Data under study:
****************************************
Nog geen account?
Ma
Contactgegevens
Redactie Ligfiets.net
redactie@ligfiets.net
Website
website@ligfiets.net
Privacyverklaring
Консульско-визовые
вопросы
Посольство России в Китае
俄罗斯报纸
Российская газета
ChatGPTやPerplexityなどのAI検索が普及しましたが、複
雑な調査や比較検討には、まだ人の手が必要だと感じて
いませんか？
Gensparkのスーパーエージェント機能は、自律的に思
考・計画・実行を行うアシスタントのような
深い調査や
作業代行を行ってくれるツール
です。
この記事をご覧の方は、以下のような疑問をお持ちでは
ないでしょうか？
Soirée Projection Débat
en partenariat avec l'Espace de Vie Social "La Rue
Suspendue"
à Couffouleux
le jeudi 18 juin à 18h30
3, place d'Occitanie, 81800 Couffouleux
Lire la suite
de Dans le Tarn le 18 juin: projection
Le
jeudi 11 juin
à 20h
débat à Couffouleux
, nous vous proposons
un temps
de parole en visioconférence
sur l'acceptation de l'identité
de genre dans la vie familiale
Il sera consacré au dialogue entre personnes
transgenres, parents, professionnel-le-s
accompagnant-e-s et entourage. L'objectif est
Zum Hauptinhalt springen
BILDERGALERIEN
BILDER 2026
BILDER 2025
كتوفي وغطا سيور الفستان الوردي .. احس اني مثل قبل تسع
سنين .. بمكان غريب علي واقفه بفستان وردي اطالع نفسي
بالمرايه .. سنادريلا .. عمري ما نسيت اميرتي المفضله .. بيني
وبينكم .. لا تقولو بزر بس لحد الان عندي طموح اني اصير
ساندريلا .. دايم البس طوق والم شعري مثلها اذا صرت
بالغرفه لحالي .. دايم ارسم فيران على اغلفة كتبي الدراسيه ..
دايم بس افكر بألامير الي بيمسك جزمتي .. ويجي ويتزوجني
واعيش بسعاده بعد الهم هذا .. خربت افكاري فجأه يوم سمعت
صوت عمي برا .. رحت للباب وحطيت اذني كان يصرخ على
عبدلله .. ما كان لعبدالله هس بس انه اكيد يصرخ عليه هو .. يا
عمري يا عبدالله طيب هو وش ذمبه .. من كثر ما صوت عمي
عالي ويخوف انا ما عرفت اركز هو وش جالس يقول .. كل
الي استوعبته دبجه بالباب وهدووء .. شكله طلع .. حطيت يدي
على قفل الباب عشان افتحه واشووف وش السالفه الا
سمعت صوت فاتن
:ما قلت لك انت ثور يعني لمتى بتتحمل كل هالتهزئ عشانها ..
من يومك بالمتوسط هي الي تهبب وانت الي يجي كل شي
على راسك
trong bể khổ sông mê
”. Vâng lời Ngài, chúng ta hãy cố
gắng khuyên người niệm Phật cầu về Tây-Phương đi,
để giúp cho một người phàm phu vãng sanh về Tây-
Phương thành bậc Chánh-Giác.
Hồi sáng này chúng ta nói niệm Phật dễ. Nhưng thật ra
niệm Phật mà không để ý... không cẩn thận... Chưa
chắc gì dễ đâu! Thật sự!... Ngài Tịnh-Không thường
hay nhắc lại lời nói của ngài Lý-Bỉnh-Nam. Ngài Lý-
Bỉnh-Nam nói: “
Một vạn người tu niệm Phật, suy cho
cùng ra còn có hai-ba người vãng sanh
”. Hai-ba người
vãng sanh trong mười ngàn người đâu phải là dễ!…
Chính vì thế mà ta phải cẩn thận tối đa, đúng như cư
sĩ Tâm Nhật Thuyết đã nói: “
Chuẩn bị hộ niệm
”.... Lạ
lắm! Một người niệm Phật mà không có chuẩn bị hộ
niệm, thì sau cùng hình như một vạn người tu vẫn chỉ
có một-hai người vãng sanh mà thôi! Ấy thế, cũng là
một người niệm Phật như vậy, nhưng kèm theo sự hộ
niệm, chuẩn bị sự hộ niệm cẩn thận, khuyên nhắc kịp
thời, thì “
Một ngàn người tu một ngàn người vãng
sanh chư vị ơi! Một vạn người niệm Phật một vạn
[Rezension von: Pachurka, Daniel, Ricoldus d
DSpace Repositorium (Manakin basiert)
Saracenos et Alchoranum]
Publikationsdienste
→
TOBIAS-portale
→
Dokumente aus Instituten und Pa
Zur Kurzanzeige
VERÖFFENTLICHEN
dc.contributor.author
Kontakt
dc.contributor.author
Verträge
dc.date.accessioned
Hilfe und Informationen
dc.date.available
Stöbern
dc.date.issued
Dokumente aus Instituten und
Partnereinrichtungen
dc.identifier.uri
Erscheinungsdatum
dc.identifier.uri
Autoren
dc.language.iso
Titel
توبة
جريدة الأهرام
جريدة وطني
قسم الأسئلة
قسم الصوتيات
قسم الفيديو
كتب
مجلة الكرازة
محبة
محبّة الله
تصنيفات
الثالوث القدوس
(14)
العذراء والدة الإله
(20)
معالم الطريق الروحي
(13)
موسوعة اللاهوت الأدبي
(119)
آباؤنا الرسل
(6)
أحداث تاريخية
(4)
****************************************
Exercise directions:
Go through the material above line by line and work out how many lines contain the word "date"; give only that number.

Solution for this exercise:
3